After cratering last fall as interest rates surged, home refinance loans staged a modest, albeit brief comeback to kick off 2023.
As rates settled back to 6.2 percent in January, the decline sparked a 15 percent increase in mortgage finance applications in January, according to the Mortgage Bankers Association.
Applications for purchase mortgages also rose by 3 percent during the same period.
It was enough to prompt a relatively optimistic statement from the head of the MBA about brightening prospects for home buyers looking ahead to the spring market.
“Mortgage rates declined for the third straight week, which is good news for potential homebuyers looking ahead to the spring homebuying season,” said Joel Kan, MBA vice president and deputy chief economist, in a press statement back in January. “Mortgage rates on most loan types decreased last week and the 30-year fixed rate reached its lowest level since September 2022 at 6.2 percent.”
But that was then, and this is now.
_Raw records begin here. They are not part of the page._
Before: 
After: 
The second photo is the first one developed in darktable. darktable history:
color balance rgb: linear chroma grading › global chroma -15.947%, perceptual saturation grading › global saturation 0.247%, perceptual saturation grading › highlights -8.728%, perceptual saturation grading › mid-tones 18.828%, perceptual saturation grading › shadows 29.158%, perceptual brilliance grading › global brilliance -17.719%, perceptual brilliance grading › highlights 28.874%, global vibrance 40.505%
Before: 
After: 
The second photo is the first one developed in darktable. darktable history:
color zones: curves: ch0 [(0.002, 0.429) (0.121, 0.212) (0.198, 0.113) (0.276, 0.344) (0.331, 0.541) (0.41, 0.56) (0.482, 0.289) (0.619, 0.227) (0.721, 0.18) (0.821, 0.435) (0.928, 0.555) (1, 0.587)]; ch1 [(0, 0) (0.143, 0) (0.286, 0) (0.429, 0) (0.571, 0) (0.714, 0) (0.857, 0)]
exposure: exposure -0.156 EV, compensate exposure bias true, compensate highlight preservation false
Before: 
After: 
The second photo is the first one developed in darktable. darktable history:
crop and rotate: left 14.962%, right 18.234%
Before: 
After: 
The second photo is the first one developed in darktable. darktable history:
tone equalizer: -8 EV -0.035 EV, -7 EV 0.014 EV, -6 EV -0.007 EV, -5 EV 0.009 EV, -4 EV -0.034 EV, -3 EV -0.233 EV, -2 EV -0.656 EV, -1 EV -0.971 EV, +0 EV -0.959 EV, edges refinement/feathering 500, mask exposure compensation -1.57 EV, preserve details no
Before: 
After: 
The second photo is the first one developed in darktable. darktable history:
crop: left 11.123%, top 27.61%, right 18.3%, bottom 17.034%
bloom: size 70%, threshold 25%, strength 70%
And with rates on the rise again, that comeback has morphed into another round of declines in mortgage refinance applications and in purchase mortgage applications as well.
The 30-year fixed rate jumped back to 6.71 percent by the end of February. That, in turn, was enough to lower mortgage applications across the board by 6 percent, according to the MBA in its latest report.
Refinance loans fell 6 percent, while purchase loans dropped 3 percent.
In fact, it marked the third week of declines following as rates began to climb higher again at the start of February.
“The 30-year fixed rate increased to 6.71 percent last week, the highest rate since November 2022, which drove a 6 percent drop in applications,” the MBA’s Kan said, in a press release. “After a brief revival in application activity in January when mortgage rates dropped to 6.2 percent, there has now been three straight weeks of declines in applications as mortgage rates have jumped 50 basis points over the past month.”
The MBA economist added: “Data on inflation, employment, and economic activity have signaled that inflation may not be cooling as quickly as anticipated, which continues to put upward pressure on rates.”
Still, as the weather warms, some buyers are bound to come out to check out the listings as the spring market kicks off.
And there may be a reason to hope that at least the shock of those initial rate hike increases last fall have worn off.